Both face substantial regulatory barriers to their success.

–For TSLA, it’s the regulations in many states that prohibit a car manufacturer from selling its products direct to the consumer.  Instead, the carmaker has to use an independent dealer network.

–Because at present they generally have no ability to store power on-site, SCTY clients generally sell the power generated by their solar panels to the electric utilities and purchase power from the grid as they need it run their electrical devices.  Utilities would, naturally, like to buy at 2 and sell at 4.  Regulations, however, force them to trade both ways at the same price, but only so long as solar is a tiny percentage of their business.  In addition, electric utilities are the ones who inspect any local power storage batteries that a household/firm may install.  The utilities aren’t falling all over themselves rushing to do this.

I have small positions in both.

how they differ

Personally, I find SCTY the more conceptually interesting company.

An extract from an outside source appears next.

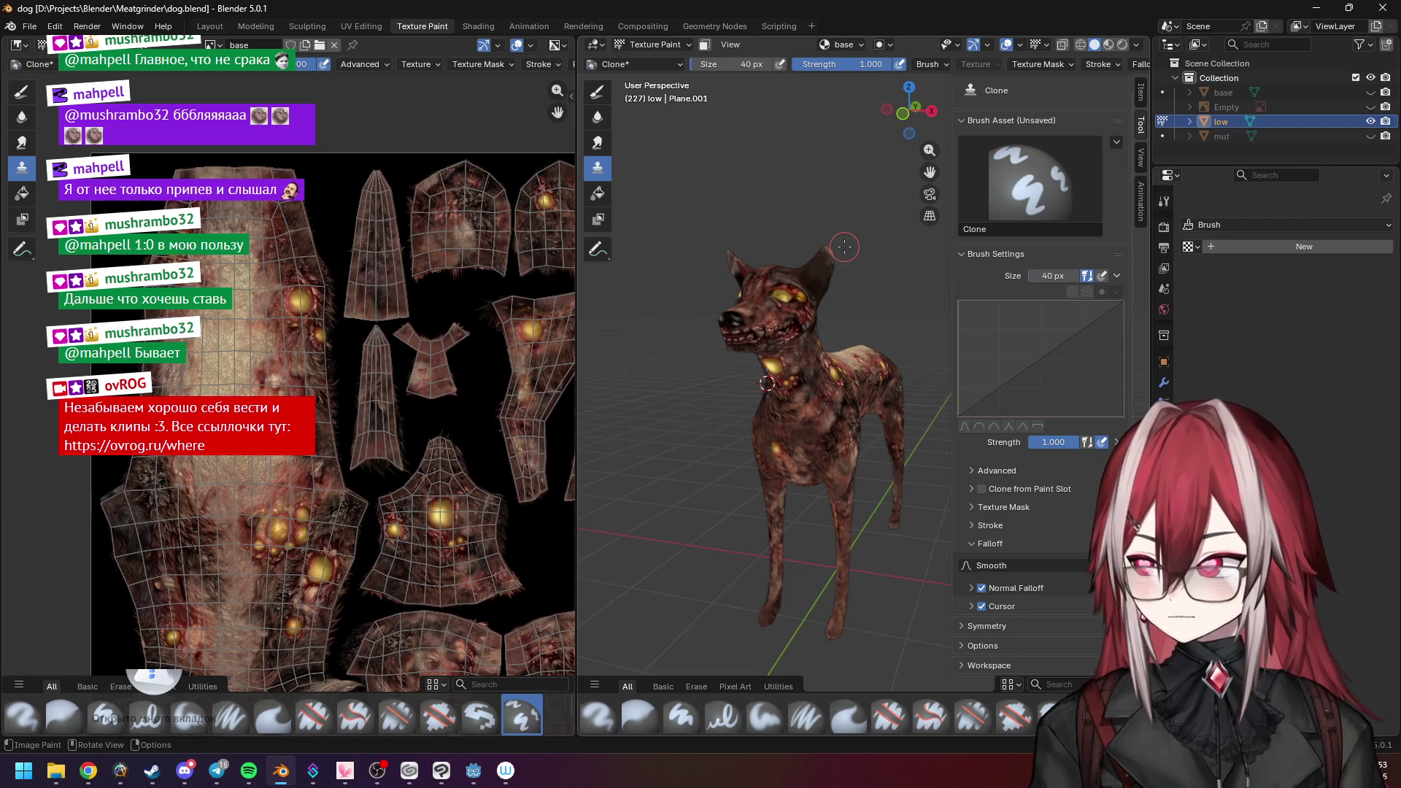
left_click(149, 44)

On the other hand, I feel much more comfortable with TSLA.

Why?

It isn’t the industry or the capital structure.

It’s the gigantic battery factory that Musk is in the process of building.

Both TSLA and SCTY can be seen as different ways to create demand for highly sophisticated batteries.  Both are certainly radically dependent on having cutting-edge battery technology.  Arguably, batteries are the main source of value in the products of either firm.

But who owns the battery factory?  TSLA.  To me, this means that Elon Musk’s main economic interest likes in TSLA, not SCTY.  History says an investor wants to have his money in the same place as the entrepreneur he’s betting on.

 

St. Gobain and Sika: are there implications for the US?

The French building materials company St Gobain recently agreed to acquire control of a Swiss adhesive and sealant firm, Sika, for SF2.8 billion (US$2.8 billion).  The move has caused quite an uproar in Switzerland.

The issue isn’t the purchase itself.  It’s that Sika has two classes of stock:  shares (Namenaktien) held by descendants of the firm’s founder represent 16% of those outstanding, but 52% of the voting rights.  St. Gobain is buying out the family at a very large premium. But it has no intention of buying in the publicly held shares (Inhaberaktien)   …which have lost about a quarter of their stock market value since the acquisition was announced.

Another day in the life of holders of an inferior security in Europe.

 

What’s most interesting to me about this transaction is that it’s being offered as a cautionary tale for holders of shares in US internet companies like Google, Facebook…which also have a number of classes of stock, with voting control held by the founders.

 

While a repeat of the Sika experience might in theory occur in US social media, I can see three factors that argue against this:

1.  St. Gobain/Sika is a case of a large company swallowing a smaller one.  The US internet companies with voting control by insiders are by and large already whales.  Who’s big enough to be the buyer?

2.  In my experience, obtaining operational control either through a large minority interest or a small majority–and without the possibility of tax consolidation–is a particularly European phenomenon.  US firms typically strive for at least 80% ownership, which allows funds to pass between parent and subsidiary without triggering a tax bill.

3.  This is an especially nasty sellout of minority shareholders in Sika by the controlling Berkard family.  Perfectly legal perhaps, and a possibility minority shareholders should have contemplated before buying, but nasty nonetheless.   For a firm that makes industrial forms of glue, there’s not likely to be significant negative fallout for the business.  In the case of GOOG or FB, treating loyal user/shareholders this poorly would be bound to have severe negative business consequences.